Los árboles y el bosque
¿Es el gobierno de AMLO de izquierda? Sí. La pregunta, sin embargo, debe ser: ¿qué tipo de izquierda? El balance anterior sugiere una izquierda definida por su énfasis en recuperar al Estado como gestor. De este modo, se aleja de la tradición en el país de una izquierda más «autonomista», representada en el neozapatismo, férreos opositores al proyecto de López Obrador.
López Obrador prioriza los temas de desigualdad económica, y no los temas del progresismo social; esta recuperación involucra una visión de el Estado como agente de desarrollo siempre dentro de un paradigma capitalista, acercándose a la tradición de izquierda representada por el Cardenismo en su versión más radical o, en su versión más reformista, por el Estado benefactor de mediados del siglo XX. No puede ser más que posneoliberal (más que antineoliberal), pues la reestructuración del período neoliberal afectó inclusive la propia formación del sujeto político colectivo y las herramientas mismas para gobernar.

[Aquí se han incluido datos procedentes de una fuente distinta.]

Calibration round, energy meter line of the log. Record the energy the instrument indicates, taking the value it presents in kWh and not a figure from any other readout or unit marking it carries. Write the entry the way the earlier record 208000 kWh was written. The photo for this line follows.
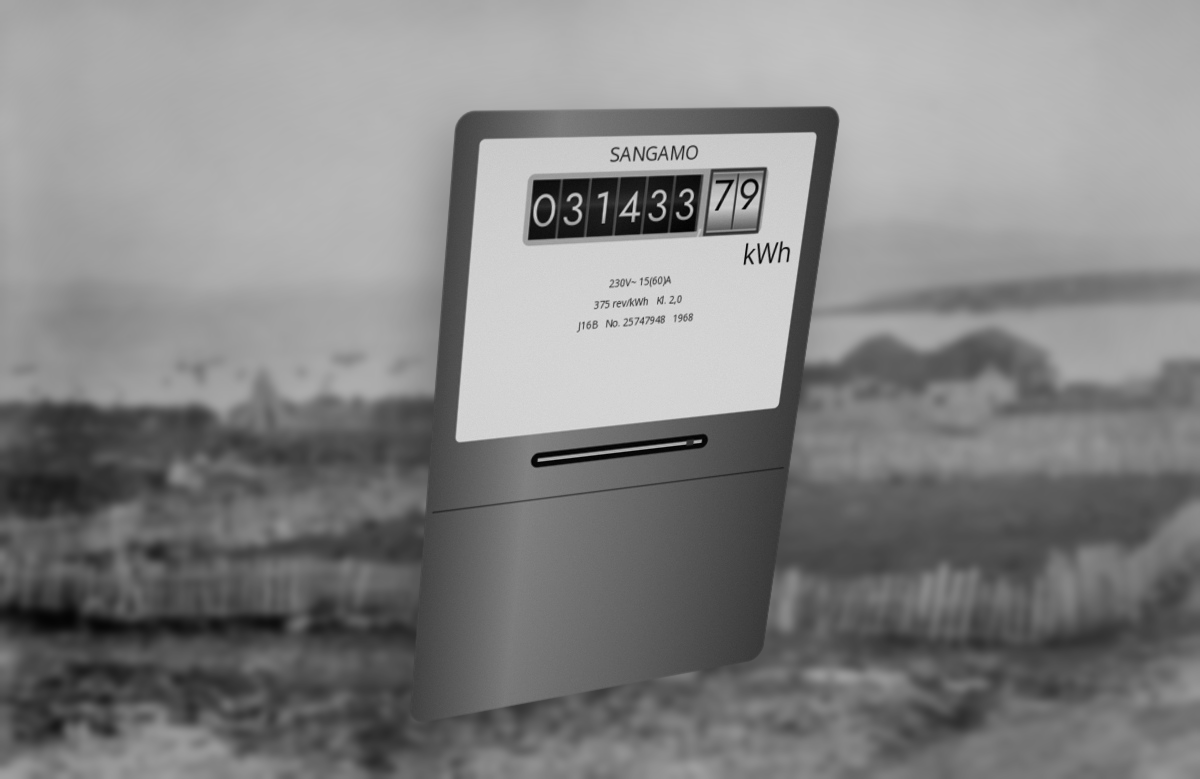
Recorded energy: 31433.79 kWh
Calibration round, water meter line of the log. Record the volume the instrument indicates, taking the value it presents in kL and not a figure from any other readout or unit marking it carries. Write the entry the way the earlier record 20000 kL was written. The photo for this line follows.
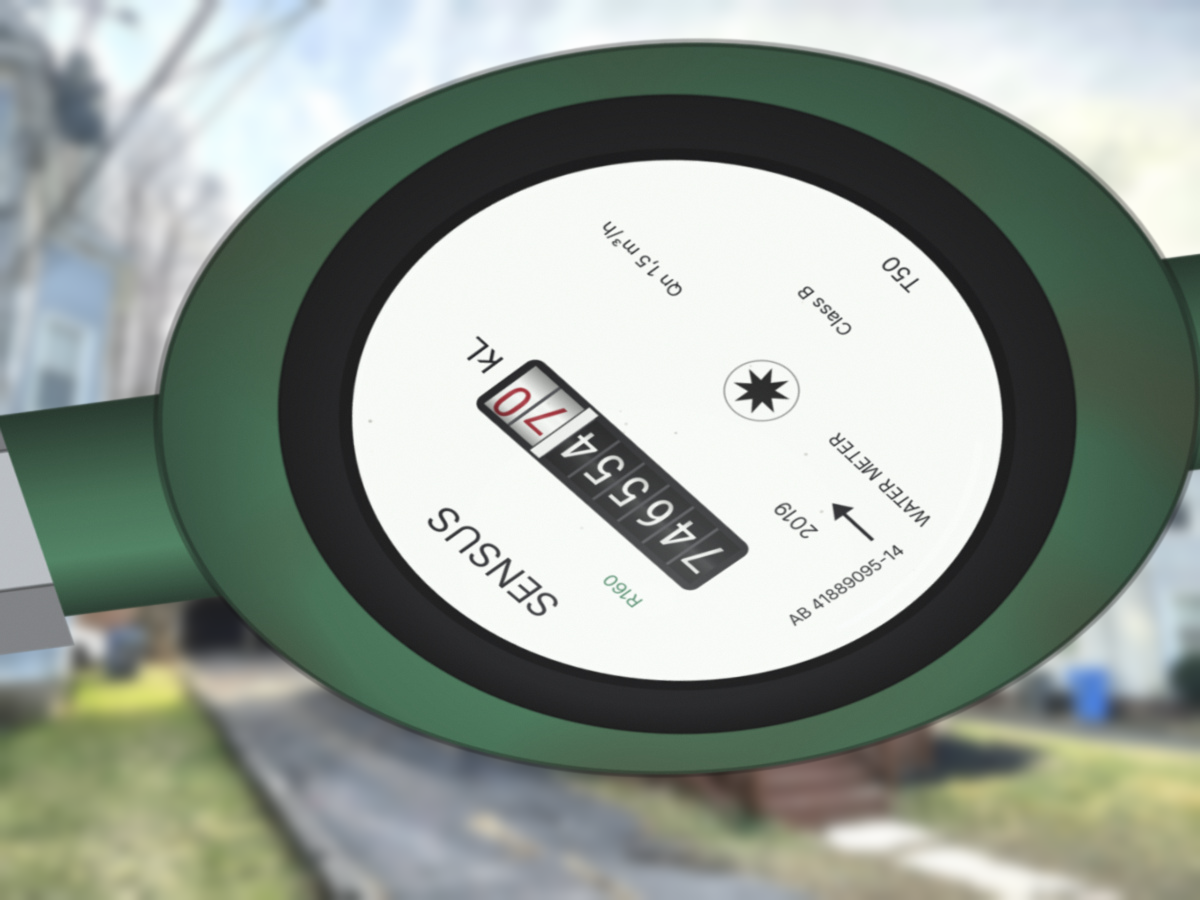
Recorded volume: 746554.70 kL
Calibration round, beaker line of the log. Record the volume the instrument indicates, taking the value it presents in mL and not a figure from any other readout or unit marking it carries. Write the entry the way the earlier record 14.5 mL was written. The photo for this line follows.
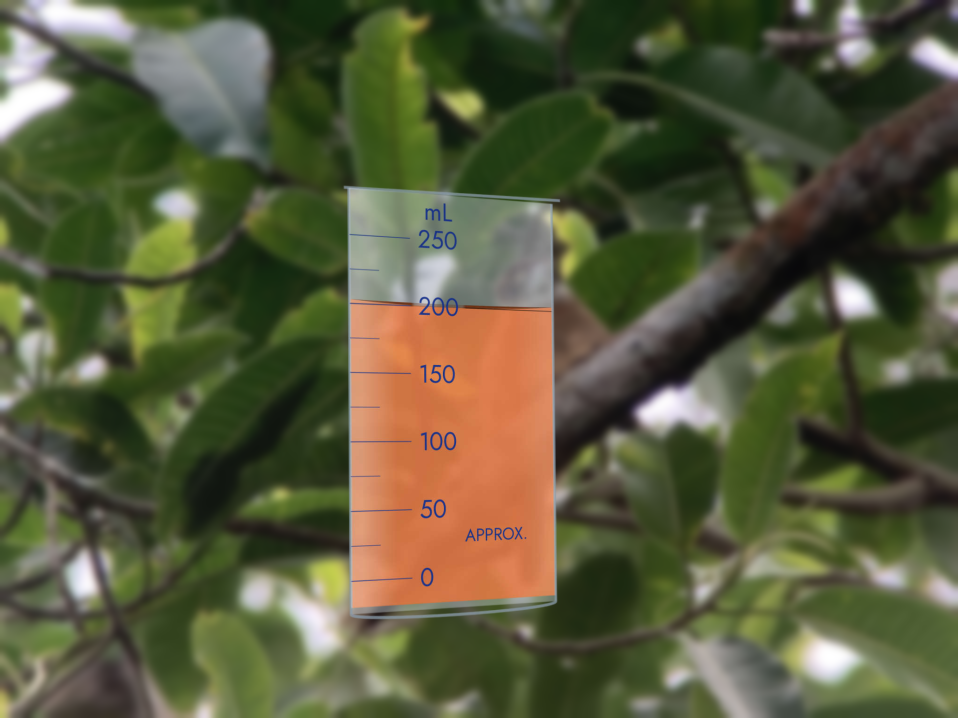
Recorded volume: 200 mL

Este es solo un boceto de qué izquierda gobierna. En todo caso, la respuesta a esta pregunta –el estudio del diagnóstico de la realidad que hace esta izquierda, de sus prioridades en la práctica, y de su negociación con los límites estructurales y/o autoimpuestos a los que se enfrenta– es lo que nos ayudará a dar justa proporción en el análisis a los logros, contradicciones y errores de este histórico momento. Solo así se puede diferenciar entre los árboles y el bosque.
Edwin Ackerman es profesor de Sociología en la Universidad de Syracuse (Estados Unidos).